Question: What are the concerns you have about raising kids in ministry? Share them HERE.

  • http://everyonescalledtoyouthministry.com Darren Sutton

    My greatest fear is that somehow my kids will attribute the ugly side of ministry to God. I hate it when they see politics or nastiness at church. (Thank God it hasn’t happened very often.) When they do, we make huge attempts to a) remind them that people are fallible, b) that God is NOT fallible, and c) their relationship with Him exists independently from church, pastors, or even parents. :)

    • doug

      That’s good Darren…kids do see the ugly side of the church, even as much as we try to shield them from it.

  • David Hertweck

    As a relatively new dad with two young girls these sort of reminders are so important for me.
    Thanks Doug.

  • http://jimkane.wordpress.com Jim Kane

    Thanks Doug for this post!
    I am grateful to the Lord for a wife of 28 years who keeps me focused on giving the time I need, must, and want to give to two teenage boys who will both be out the door within the next five years. They have found places of service in the church and I pray that will carry over into adulthood.
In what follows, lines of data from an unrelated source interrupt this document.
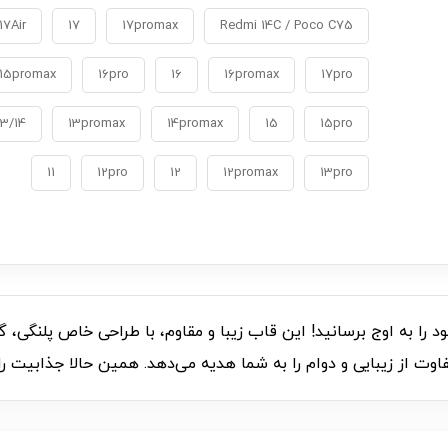
17Air
17
17promax
Redmi 14C / Poco C75
15promax
16pro
16
16promax
17pro
13/14
13promax
14promax
15
15pro
11
12pro
12
12promax
13pro
C007091، سبک و استایل خود را به اوج برسانید! این قاب زیبا و مقاوم، با طراحی
فاوت از زیبایی و دوام را به شما هدیه می‌دهد. همین حالا جذابیت را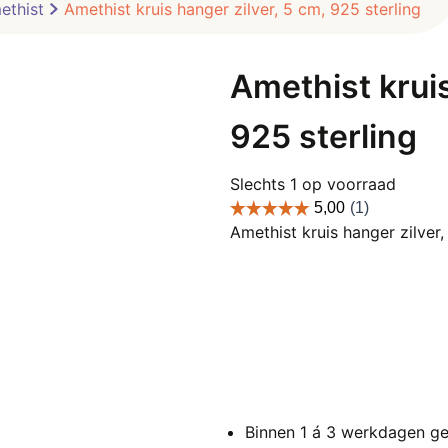
ethist
Amethist kruis hanger zilver, 5 cm, 925 sterling
Amethist kruis
925 sterling
Slechts 1 op voorraad
Amethist kruis hanger zilver,
Binnen 1 á 3 werkdagen ge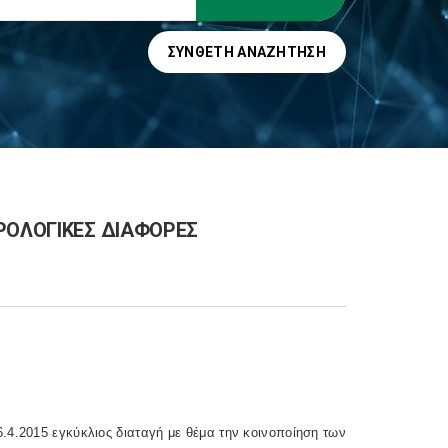
ΣΎΝΘΕΤΗ ΑΝΑΖΉΤΗΣΗ
ΡΟΛΟΓΙΚΕΣ ΔΙΑΦΟΡΕΣ
4.2015 εγκύκλιος διαταγή με θέμα την κοινοποίηση των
    I also encourage fellow colleagues to make sure that they are involved in a supporting role with some aspect of their kids’ lives such as a coach, parent volunteer, etc. It makes connections with other kids and parents.

    • doug

      Enjoy your few years left of them in the house…it goes by quick.

  • Josh Yates

    I gotta say that I echo the worries of the other posts. I’m concerned about them seeing the ugliness of people in the church and thinking that God will treat them the same way. I’m concerned that I spend so much energy with students (and with the other hats I wear) that my kids get my left overs at home. I’m concerned that my discouragement in ministry (at times) spills over into my daughters. I’m concerned that they’re growing up too fast!

    Thanks for the continued family reminders…I need them…12 years into ministry and 6 years into parenting.

    • doug

      the term “leftovers” should be a red flag to you Josh! But, I’m glad you used the word “concerned” several times…it’s those types of parent who make the intentional steps.

  • PJ

    i have two daughters (3 & 1) and my biggest fear is that they’ll think I love the church more than them.
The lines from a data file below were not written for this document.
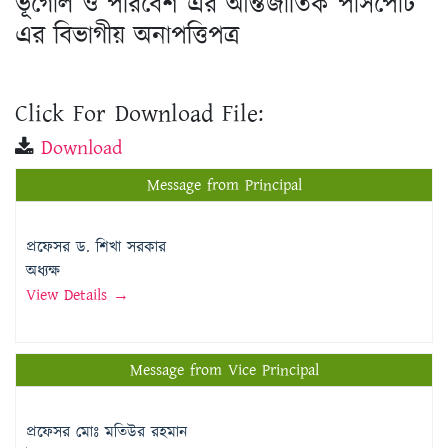
ভূগোল ও পরিবেশ এর আন্তর্জাতিক পাসপোর্ট
এর বিভাগীয় অনাপত্তিপত্র
Click For Download File:
Download
Message from Principal
প্রফেসর ড. শিখা সরকার
অধ্যক্ষ
View Details →
Message from Vice Principal
প্রফেসর মোঃ মতিউর রহমান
  • http://www.myendofthedeal.com Brian Seidel

    PJ stole mine…

    I have said that since before I ever pursued full time ministry, that my kids will never think I love the church more than them. I think so far my 3 boys know how much they are loved.
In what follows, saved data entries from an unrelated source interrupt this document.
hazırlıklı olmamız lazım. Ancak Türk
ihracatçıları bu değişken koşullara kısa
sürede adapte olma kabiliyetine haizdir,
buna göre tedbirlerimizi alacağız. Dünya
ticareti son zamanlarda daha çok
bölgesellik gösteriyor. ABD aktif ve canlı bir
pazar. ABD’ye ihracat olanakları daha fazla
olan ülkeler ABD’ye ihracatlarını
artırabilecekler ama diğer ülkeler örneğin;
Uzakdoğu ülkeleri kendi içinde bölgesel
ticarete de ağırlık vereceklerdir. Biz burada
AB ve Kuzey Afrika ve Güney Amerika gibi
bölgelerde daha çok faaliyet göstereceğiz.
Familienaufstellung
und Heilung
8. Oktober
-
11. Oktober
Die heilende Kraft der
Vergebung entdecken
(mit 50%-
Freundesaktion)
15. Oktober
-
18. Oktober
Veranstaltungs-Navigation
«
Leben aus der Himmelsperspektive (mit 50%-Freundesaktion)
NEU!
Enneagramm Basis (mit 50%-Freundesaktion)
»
    Also lately I have noticed more and more how many incredible people my boys get to hang around (both adults and teenagers), which blesses me and them.

    The one thing about being a ministry Dad that I did not expect is how much being a Godly dad and husband IS my ministry to teenagers. Over the years many students have commented about my boys, how we parent them, and how our home is such a great example for them.

    • doug

      to both you and PJ…make sure that fear doesn’t become a reality. You are creating their perception.

      Re: example… absolutely! With 50% of the kids in our groups coming from broken families…this would make sense. Kids are desperate for and attracted to role models.

  • http://adammclane.com adam mclane

    In a lot of ways I feel like a ministry-dad-in-training. I’m really thankful for this post for 2 reasons:

    1. I’ve got young kids and its sometimes hard to see what the future might look like.
    2. You are one of several voices who are helping me figure out what life as a ministry dad looks like. I love seeing it in those guys lives and reading some of the same stuff in writing here.

    Looking forward to your seminar in SD.

    • doug

      cool!
      I remember going to YS conventions when my kids were younger and I’d meet a youth worker with teenage or older kids and I’d say, “Tell me it’s going to be okay.”
      My experience with parenting is that it just kept getting better (okay, aside from 2 years in junior high).